17. Adanya anggapan bahwa di antara ayat-ayat Al Qur’an atau hadits Nabi shallallahu ‘alaihi wa sallam ada yang bertentang dengan pengetahuan modern.
Ketahuilah, bahwa Al Qur’an dan As Sunnah tidak akan bertentangan selamanya dengan ilmu pengetahuan modern[i]. Kalau pun dikira bertentangan, maka yang perlu diteliti kebenarannya adalah ilmu pengetahuan/penemuan tersebut apakah sudah benar (shahih) atau belum, karena ilmu pengetahuan yang benar tidak akan bertentangan selamanya dengan dilalah yang qath’i (sharih/jelas) dari Al Qur’an dan As Sunnah. Di samping itu, Al Qur’an dan As Sunnah-lah yang membuka pintu bagi akal manusia agar mengasah otaknya dan menggunakan akalnya serta mencela sikap taqlid (membeo tanpa melihat benar-tidaknya orang yang diikuti, ilmiah atau tidaknya orang yang diikuti); dimana taqlid adalah salah satu sumber kebodohan, sebagaimana disebutkan dalam banyak ayat di Al Qur’an. Misalnya firman Allah Azza wa Jalla,
وَإِذَا قِيلَ لَهُمُ اتَّبِعُوا مَا أَنْزَلَ اللَّهُ قَالُوا بَلْ نَتَّبِعُ مَا أَلْفَيْنَا عَلَيْهِ آبَاءَنَا أَوَلَوْ كَانَ آبَاؤُهُمْ لَا يَعْقِلُونَ شَيْئًا وَلَا يَهْتَدُونَ
“Dan apabila dikatakan kepada mereka, “Ikutilah apa yang telah diturunkan Allah,” mereka menjawab, “Tidak, bahkan kami hanya mengikuti apa yang telah kami dapati dari nenek moyang kami”. (Apakah mereka masih tetap mengikuti) walaupun nenek moyang mereka itu tidak mengetahui suatu apa pun, dan tidak mendapat petunjuk?”. (QS. Al Baqarah: 170)
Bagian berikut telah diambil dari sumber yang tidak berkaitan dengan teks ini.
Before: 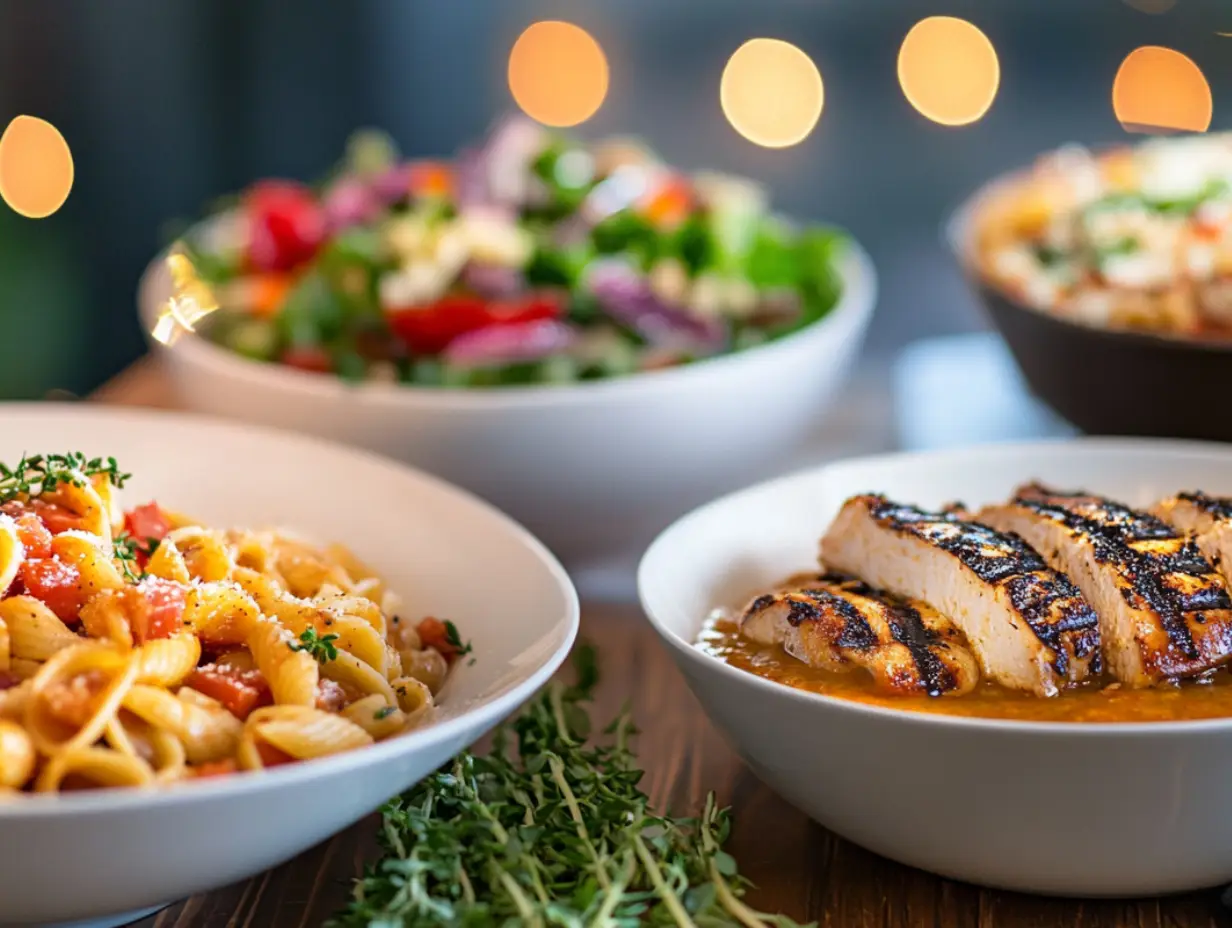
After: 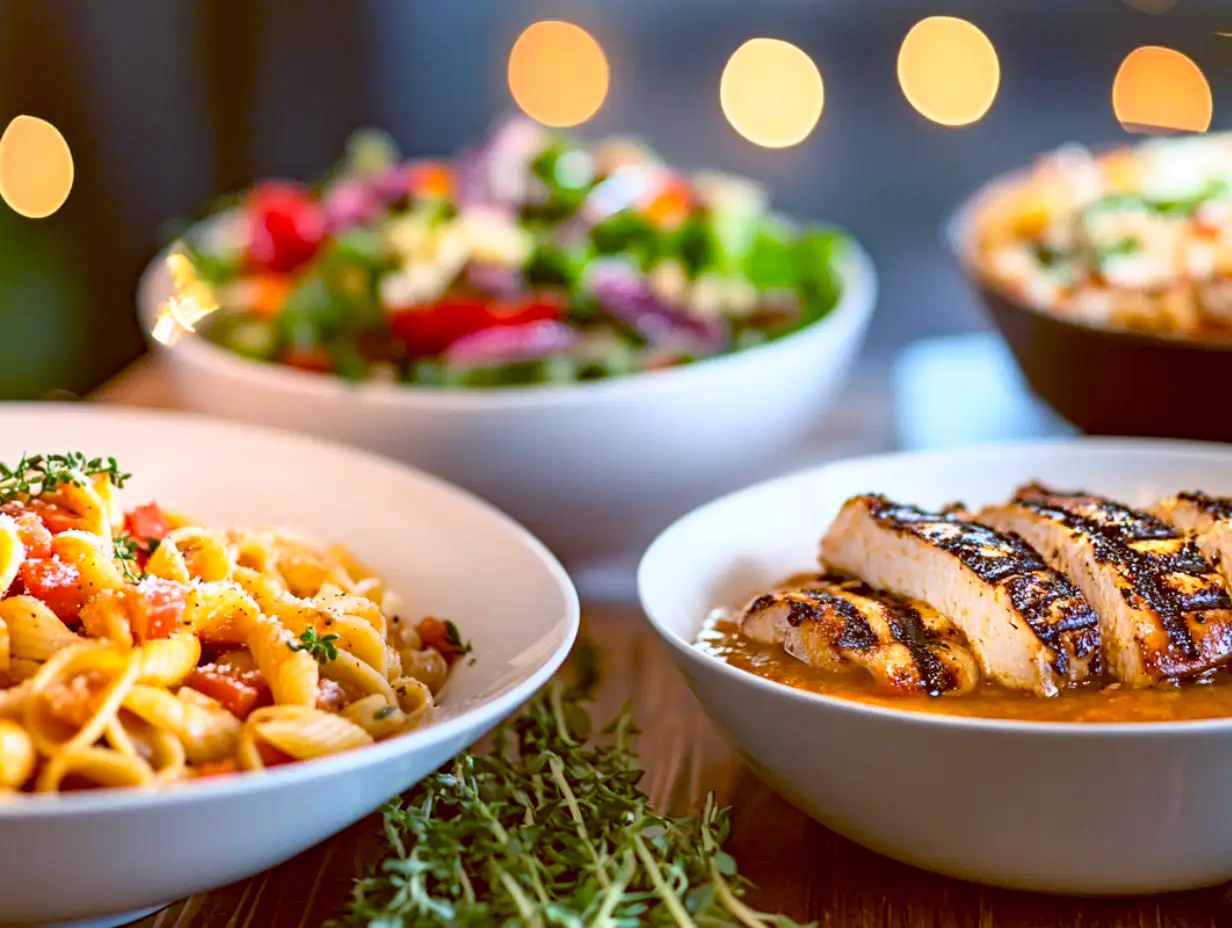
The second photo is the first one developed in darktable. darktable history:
haze removal: compatibility mode true, adaptive false
color balance: lift [1, 1.015, 1.004, 0.985], gamma [1, 0.958, 0.971, 1.042], gain [1, 0.956, 0.977, 1.044]
base curve: curves: ch0 [(0, 0) (0.666, 0.806) (1, 1)]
Oleh karena itu sangatlah mustahil jika ada ayat atau hadits yang bertentangan dengan ilmu pengetahuan modern, karena Al Qur’an dan As Sunnah mendorong manusia agar menggunakan akalnya dalam banyak ayat Al Qur’an.
Ada juga masalah yang perlu kami sampaikan di sini, yaitu Adanya anggapan bahwa jika suatu hadits bertentangan dengan akal yang sehat, maka hadits itu ditolak meskipun shahih.”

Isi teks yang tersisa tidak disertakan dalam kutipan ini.